И еще в белые ночи в Летнем саду на каменном острове открывается театральный сезон. В центре театрального зала сцена, открытая со всех сторон, возвышается, как лобное место.

Актеры на сцене. Режиссер произносит: «Прочувствуйте в себе другую жизнь в другом измерении. Вы, или в далеком прошлом, или в далеком будущем. Вы есть природа. Вы распущены. Вас не связывают, как сейчас, никакие ритуалы: ни религия, ни моральный кодекс. Вы ориентируетесь в мире через ощущения, которые изнутри нужно вывести наружу. В нашем театре не будет музыки. У вас будет только ритм, биение вашего сердца, звуки вашего дыхания. Что вы делаете? Вы мне показываете какую-то картину из журнала «Плейбой», так этот журнальчик для молодых импотентов, которые только что оторвались от соски и вылезли из подгузников. Настоящий секс – это не комплекс садистко-мазохистской любви, это любовь с катарсисом. Природа чувств у человека должна проходить через метаморфозы. Это ни словами нельзя сказать, ни пером описать. Нам известно одно, что в природе есть метаморфозы. Пчелы будут собирать мед. Муравьи – строить муравейники. Гусеница превратится в бабочку».

Режиссер считает, если претендент не сопереживает, и не умеет выплакаться, то в профессии актера или режиссера такому человеку делать нечего, это путь к духовному и физическому преступлению. Как в профессии врача без сопереживания к больному преступно, и если капитан корабля первый покидает тонущее судно, то он преступник.

Город насыщен эмоциями, но их не всем дано уметь увидеть, и выразить тем более каким – то художественным приемом, особенно в искусстве, где каждый жест что-нибудь да значит.
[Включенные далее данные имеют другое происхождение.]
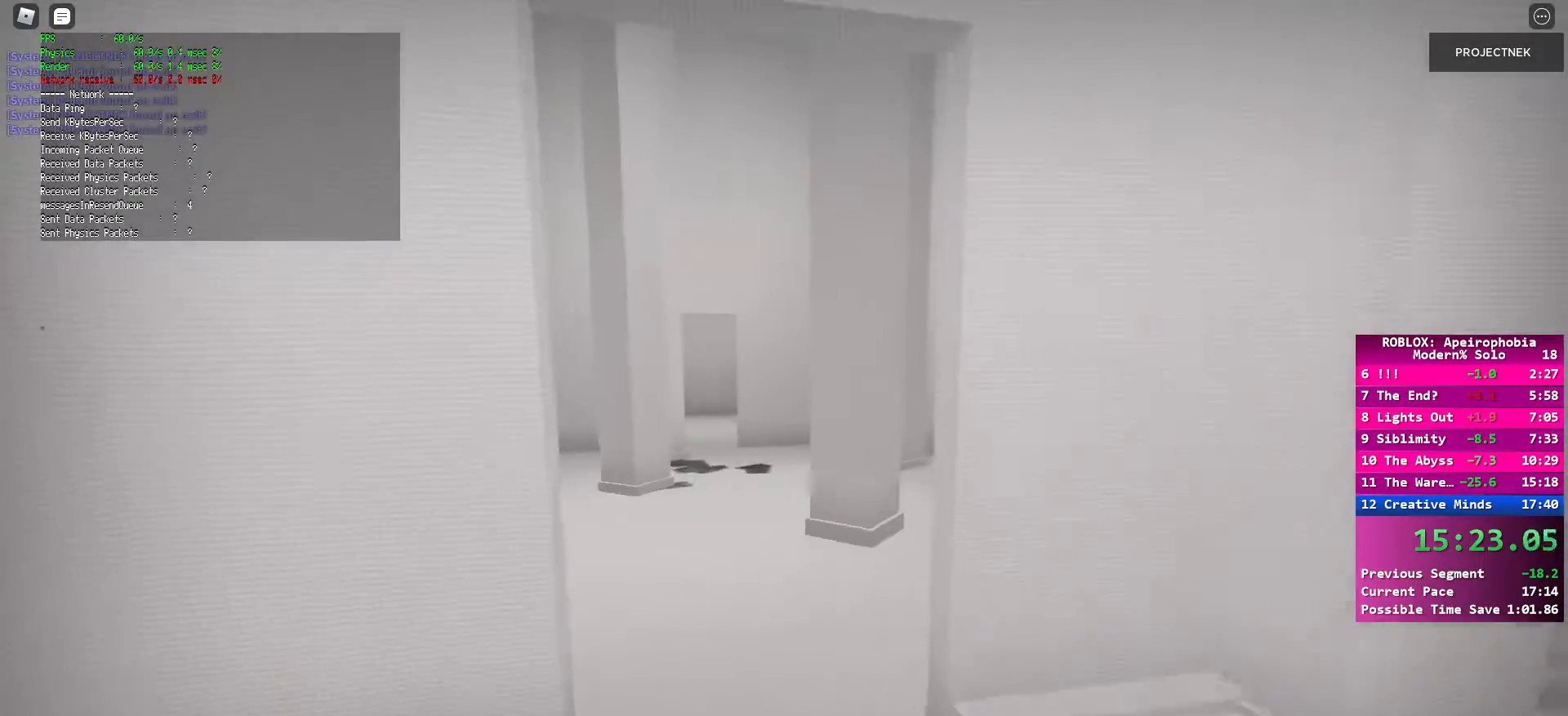
{"keys": ["shift", "w"], "mouse": [], "events": [[150, "space", "down"], [167, "shift", "up"], [317, "space", "up"], [350, "shift", "down"]]}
Двор – колодец. Лестница. Дверь. Звонок. На два коротких звонка дверь приоткрывается, и ослепительный свет проливается из прихожей. Длинный узкий коридор. Вешалка. Анфилада комнат. В дальней комнате слышен женский смех. Кухня – столовая. Два стола. Большой стол накрыт красной скатертью. Свечи. Четыре столовых прибора. Тарелки с красной каемочкой, возле каждой тарелки вилка, нож, кофейная чашка и рюмка для ликера.

Какой сейчас год? Какая деталь может подсказать время эпохи! Телефон? Или дизайн телевизора. Модель автомобиля.

Часто жизнь человека протекает без ощущения окружающего мира, и чаще находящегося одиноко среди безразличных и унылых людей. Но случаются метаморфозы и в жизни города, которые меняют, весь смыл существования.

«Городской пейзаж асфальта особенный, который во времени почти не меняется. За городом серый асфальт, особенный после дождя или снега, с едкой дорожной солью, или другой, пыльный летним днем, или с прилипшими опавшими желтыми листьями на осеннем гудроне дороги.